Exercise requirements: In the Italee Lucas profile below, which team drafted Lucas in the 2011 WNBA draft?
(Given passage Opens)
Italee Lucas

No. 6 – Interclube
- Position: Shooting guard

Personal information
- Born: January 12, 1989 (age 37) Las Vegas, Nevada, U.S.
- Listed height: 5 ft 9 in (1.75 m)

Career information
- High school: Centennial (Las Vegas, Nevada)
- College: North Carolina (2007–2011)
- WNBA draft: 2011: 2nd round, 21st overall pick
- Drafted by: Tulsa Shock
- Playing career: 2011–present

Career history
- Miskolc
- Hondar-Irun
- CSM Satu-Mare
- Bnot Hertzellya
- G.D. Interclube

Career highlights
- McDonald's All-American (2007);
- Stats at Basketball Reference

= Italee Lucas =

American-Angolan basketball player

Italee Lucas (born January 12, 1989) is an Angolan American professional basketball player.

Born in the United States, in 2015 Lucas was granted Angolan citizenship and became eligible to play for the Angolan Women's Basketball Team

==High school==
Lucas won a state championship with Centennial High School in 2006 and 2007.

Lucas won the 2007 Powerade Jam fest high school 3 point shootout.

== USA Basketball ==
Lucas was a member of the USA team which competed in the U18 championship in Colorado Springs, Colorado in June 2006. The team won all four games, earning the gold-medal and a qualification for the 2007 U19 world championship. She continued with the team the following year when the team competed in the U19 championship in Bratislava, Slovakia in August 2007. She averaged 4.9 points per game and recorded 23 assists second highest on the team is the USA team won all nine games and the gold-medal.
(Given passage Closes)
(Provided data Opens)
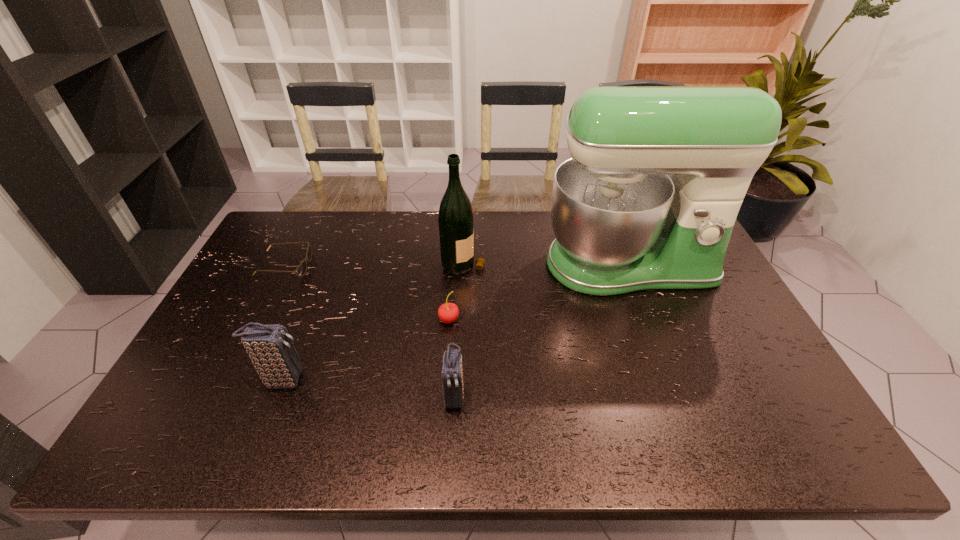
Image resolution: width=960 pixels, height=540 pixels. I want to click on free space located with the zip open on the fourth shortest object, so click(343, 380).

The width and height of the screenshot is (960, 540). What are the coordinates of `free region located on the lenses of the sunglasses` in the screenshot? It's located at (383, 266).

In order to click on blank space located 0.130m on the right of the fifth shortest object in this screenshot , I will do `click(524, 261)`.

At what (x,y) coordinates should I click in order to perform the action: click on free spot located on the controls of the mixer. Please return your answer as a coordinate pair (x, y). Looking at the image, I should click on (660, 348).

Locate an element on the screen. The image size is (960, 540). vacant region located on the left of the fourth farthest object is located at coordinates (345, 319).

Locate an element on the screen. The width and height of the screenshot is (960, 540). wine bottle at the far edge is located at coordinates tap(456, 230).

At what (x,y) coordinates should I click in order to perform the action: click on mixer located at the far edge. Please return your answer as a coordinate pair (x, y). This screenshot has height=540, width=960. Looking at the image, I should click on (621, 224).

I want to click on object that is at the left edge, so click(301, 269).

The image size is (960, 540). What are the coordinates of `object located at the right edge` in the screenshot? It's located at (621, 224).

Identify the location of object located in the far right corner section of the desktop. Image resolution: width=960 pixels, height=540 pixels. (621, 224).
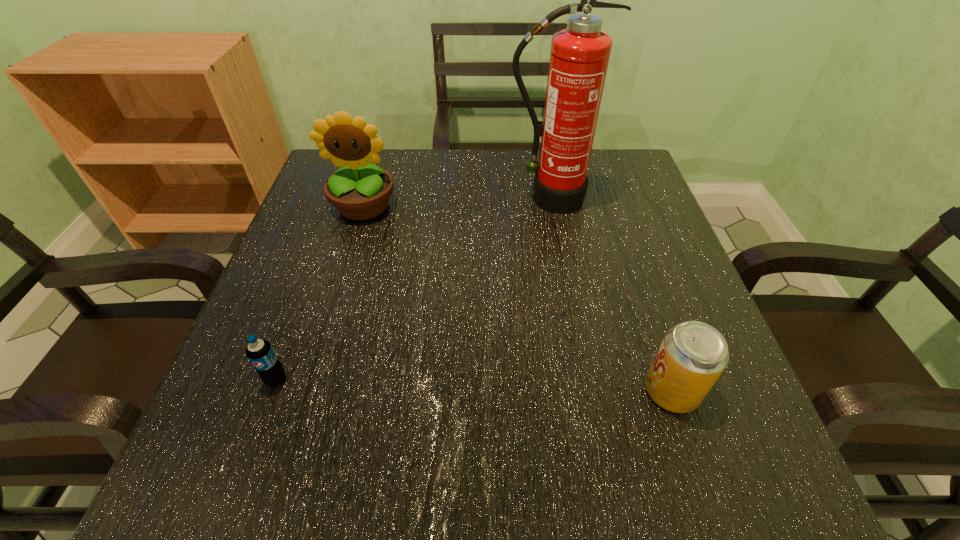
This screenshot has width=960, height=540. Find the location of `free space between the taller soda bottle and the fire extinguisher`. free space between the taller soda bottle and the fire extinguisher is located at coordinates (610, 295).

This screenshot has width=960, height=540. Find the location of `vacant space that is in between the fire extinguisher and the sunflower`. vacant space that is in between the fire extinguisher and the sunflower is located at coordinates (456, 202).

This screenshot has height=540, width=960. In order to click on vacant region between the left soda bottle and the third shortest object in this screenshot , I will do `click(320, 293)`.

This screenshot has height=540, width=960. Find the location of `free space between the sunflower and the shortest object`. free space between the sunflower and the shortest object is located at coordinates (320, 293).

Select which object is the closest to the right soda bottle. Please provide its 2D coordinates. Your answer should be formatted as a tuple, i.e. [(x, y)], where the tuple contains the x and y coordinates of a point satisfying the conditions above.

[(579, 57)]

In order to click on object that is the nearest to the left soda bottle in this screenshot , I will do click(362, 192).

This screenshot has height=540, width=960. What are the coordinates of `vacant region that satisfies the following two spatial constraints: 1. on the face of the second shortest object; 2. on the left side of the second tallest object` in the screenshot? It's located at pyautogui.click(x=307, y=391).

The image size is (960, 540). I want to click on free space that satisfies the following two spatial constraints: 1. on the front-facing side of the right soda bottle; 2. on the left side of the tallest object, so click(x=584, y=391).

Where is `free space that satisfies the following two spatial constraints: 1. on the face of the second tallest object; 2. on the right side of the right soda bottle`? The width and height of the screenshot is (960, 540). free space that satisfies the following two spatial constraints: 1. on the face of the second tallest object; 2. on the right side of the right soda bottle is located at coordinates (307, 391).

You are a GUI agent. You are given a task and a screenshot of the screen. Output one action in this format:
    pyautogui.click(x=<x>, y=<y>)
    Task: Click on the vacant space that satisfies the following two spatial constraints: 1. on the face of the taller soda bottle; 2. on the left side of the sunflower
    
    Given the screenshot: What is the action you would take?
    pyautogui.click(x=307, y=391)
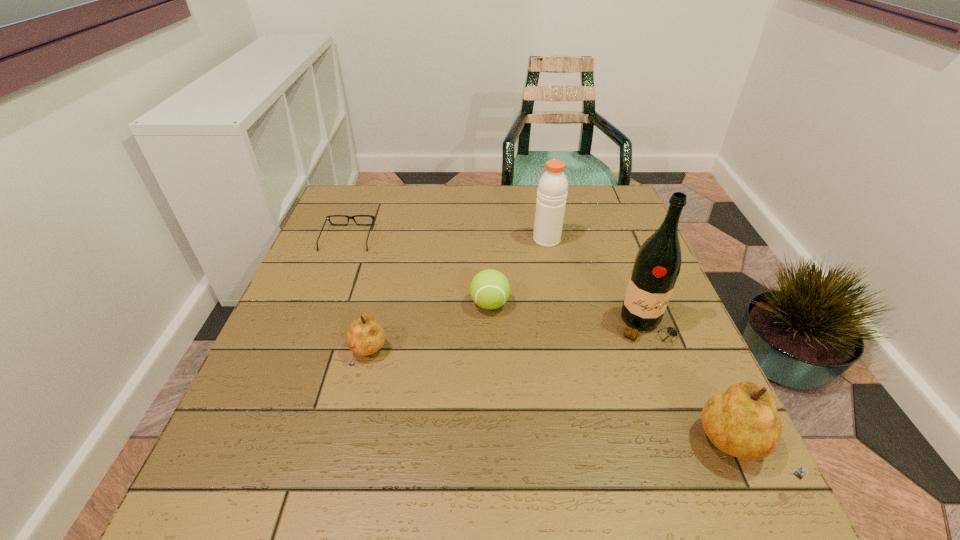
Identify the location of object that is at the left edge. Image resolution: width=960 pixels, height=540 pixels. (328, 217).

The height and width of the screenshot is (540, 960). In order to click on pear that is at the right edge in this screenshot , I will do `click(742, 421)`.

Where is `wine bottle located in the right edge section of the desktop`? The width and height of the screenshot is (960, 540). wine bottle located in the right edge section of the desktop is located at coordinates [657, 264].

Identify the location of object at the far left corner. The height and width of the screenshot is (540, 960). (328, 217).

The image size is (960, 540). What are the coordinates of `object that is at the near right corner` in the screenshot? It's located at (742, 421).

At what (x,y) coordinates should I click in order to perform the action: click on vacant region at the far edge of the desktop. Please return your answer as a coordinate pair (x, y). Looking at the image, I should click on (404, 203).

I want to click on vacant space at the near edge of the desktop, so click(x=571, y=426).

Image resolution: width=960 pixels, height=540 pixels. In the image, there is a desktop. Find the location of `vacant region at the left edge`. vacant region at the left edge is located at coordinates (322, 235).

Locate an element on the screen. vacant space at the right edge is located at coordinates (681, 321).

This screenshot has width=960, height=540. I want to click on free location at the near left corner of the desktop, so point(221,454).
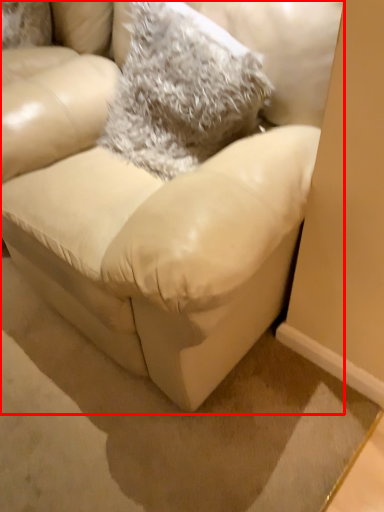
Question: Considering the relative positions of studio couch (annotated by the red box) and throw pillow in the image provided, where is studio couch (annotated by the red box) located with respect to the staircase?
(Provided data Closes)
Result of the exercise: The Tulsa Shock